Al fine di adottare misure di tutela per i cittadini e poter far ripartire l’economia dei vari Paesi in sicurezza è determinante comprendere le reali dinamiche di diffusione del SARS-CoV-2, il tasso di mortalità e il grado di immunità acquisita dalla popolazione.

In California sono iniziati studi sugli anticorpi sierici contro SARS-CoV-2 che suggeriscono che il virus sia molto più diffuso di quanto pensato in base ai risultati dei soli test diagnostici che, invece, confermano un’ infezione attiva. In uno studio preliminare condotto dalla Stanford University nella contea di Santa Clara, un campione di residenti è stato testato per la presenza di anticorpi anti COVID-19 nel sangue. Ricordiamo che i test anticorpali su sangue sono anche noti come test sierologici; inoltre la presenza di anticorpi nel sangue indica che il sistema immunitario di una persona è stato esposto ed ha risposto ad una passata infezione. Sebbene la contea abbia riportato circa un migliaio di casi all’inizio di aprile, sulla base ai risultati dei test sierologici, i ricercatori hanno stimato che il numero reale di contagiati sia tra i 48.000 ed gli 81.000 casi, 50-85 volte maggiore di quelli accertati con i test diagnostici.

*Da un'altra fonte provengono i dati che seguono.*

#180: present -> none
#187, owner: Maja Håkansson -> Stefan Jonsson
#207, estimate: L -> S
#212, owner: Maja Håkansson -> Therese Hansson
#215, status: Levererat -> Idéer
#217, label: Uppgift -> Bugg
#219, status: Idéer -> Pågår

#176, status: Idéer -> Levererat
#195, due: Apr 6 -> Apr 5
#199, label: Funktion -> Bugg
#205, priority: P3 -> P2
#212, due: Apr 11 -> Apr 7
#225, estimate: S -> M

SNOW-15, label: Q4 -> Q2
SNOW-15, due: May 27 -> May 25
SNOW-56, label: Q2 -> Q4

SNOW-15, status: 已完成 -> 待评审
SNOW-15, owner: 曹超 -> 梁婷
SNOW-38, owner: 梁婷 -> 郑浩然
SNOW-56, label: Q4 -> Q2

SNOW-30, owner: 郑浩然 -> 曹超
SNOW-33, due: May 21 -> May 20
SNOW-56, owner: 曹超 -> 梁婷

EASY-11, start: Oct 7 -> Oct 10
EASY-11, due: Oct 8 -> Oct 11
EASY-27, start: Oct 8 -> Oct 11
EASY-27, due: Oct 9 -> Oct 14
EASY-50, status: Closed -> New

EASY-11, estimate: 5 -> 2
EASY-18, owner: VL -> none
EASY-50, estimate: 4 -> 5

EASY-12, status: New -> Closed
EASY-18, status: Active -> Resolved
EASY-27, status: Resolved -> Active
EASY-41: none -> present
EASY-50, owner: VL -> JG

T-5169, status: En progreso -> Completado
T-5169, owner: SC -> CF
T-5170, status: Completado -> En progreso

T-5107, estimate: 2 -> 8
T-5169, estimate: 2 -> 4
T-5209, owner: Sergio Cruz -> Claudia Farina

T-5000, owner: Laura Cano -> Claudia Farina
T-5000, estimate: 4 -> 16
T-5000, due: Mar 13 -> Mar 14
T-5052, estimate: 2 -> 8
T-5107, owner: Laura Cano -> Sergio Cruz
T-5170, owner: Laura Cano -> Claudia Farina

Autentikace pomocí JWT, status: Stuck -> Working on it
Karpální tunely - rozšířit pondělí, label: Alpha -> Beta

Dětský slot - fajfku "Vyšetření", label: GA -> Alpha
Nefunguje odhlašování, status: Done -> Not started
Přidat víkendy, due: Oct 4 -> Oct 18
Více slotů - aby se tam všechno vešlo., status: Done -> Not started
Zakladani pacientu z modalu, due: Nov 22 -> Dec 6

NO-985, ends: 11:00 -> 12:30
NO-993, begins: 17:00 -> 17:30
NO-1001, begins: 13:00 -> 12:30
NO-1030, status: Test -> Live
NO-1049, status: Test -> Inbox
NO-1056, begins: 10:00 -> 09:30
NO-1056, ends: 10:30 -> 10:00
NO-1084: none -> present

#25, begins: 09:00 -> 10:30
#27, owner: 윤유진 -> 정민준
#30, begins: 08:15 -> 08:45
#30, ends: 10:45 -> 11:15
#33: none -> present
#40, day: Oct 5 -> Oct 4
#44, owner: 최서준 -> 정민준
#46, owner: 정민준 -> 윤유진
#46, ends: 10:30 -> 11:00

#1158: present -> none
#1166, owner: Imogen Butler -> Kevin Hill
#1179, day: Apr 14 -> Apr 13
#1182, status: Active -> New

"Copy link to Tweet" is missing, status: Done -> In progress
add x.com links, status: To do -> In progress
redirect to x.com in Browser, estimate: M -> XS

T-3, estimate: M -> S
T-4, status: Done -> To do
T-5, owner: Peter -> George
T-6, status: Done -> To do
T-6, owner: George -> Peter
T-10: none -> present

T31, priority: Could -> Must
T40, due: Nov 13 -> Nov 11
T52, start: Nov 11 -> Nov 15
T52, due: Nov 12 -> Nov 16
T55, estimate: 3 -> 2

A distanza di una settimana, anche il Department of Health della contea di Los Angeles ha iniziato questo tipo di indagine, avviando studi simili. Gli esperti ritengono che i numeri, con le dovute differenze, racconteranno una storia analoga e, cioè, che molte più persone sono state contagiate dal SARS-CoV-2, rispetto ai casi confermati dai test diagnostici. La discrepanza tra il numero di casi rilevati tramite test diagnostici e quelli rilevati tramite test sierologici è da ricercarsi nel ritardo con cui si è iniziato a condurre i test diagnostici e nella circostanza che ha visto molte persone con sintomi lievi o nulli non essere state testate.
Un chiarimento importante va fatto a proposito degli studi condotti nella contea di Santa Clara e, cioè, che i partecipanti allo studio sono stati reclutati tramite social media dal che è derivata una disproporzione nel gruppo di partecipanti, con una eccessiva rappresentanza di donne bianche ed una bassa percentuale di latini e americani asiatici. I ricercatori hanno cercato di correggere la loro analisi in base a queste evidenze. Al contrario, nella contea di Los Angeles i ricercatori hanno reclutato per i loro studi un campione casuale di partecipanti.
Un dato molto importante emerso dallo studio condotto nella contea di Santa Clara è che una elevata percentuale (stimata tra il 30% e il 50%) delle persone infettate dal coronavirus non mostrano sintomi: tali persone possono essere state o essere mezzi inconsapevoli di contagio. E’ questo il motivo per il quale determinati livelli di distanziamento fisico devono restare in vigore soprattutto per proteggere le persone più anziane e quelle con condizioni preesistenti che sono più vulnerabili alla malattia. In questo contesto si renderà necessario estendere i test per rilevare le persone asintomatiche.

I ricercatori e gli ufficiali sanitari puntano sempre più ai test sierologici come chiave per la determinazione di come e quando allentare le misure restrittive che, finora, hanno portato ad uno “shut-down” economico senza precedenti. Se si conosce la reale diffusione del virus si può capire in che misura la popolazione è vicina al raggiungimento dell’immunità di gregge, cioè quella condizione in cui un numero abbastanza elevato di persone hanno un qualche grado di immunità al virus tale da rendere difficile la diffusione dell’infezione. I test anticorpali aiuteranno anche a capire quale sia la reale letalità del virus: finora il tasso di mortalità è stato basato sul numero dei contagi confermati, ma se il numero delle infezioni è maggiore tale tasso di mortalità risulterà minore. I risultati dei test per la contea di Santa Clara hanno portato ad una stima del tasso di mortalità tra 0.12% e 0.2%: quello della normale influenza stagionale è 0.1%. Tuttavia, al momento, gli esperti della World Health Organization, in considerazione dei pochi dati preliminari a loro disposizione, ritengono prematura la possibilità di avere una indicazione precisa sull’effettiva immunità e sul grado di protezione della popolazione. E’ quindi comprensibile che, in questa fase non sia opportuno offrire “ricette” da adottare dovendosi ancora stabilire quale sia la durata della protezione degli anticorpi.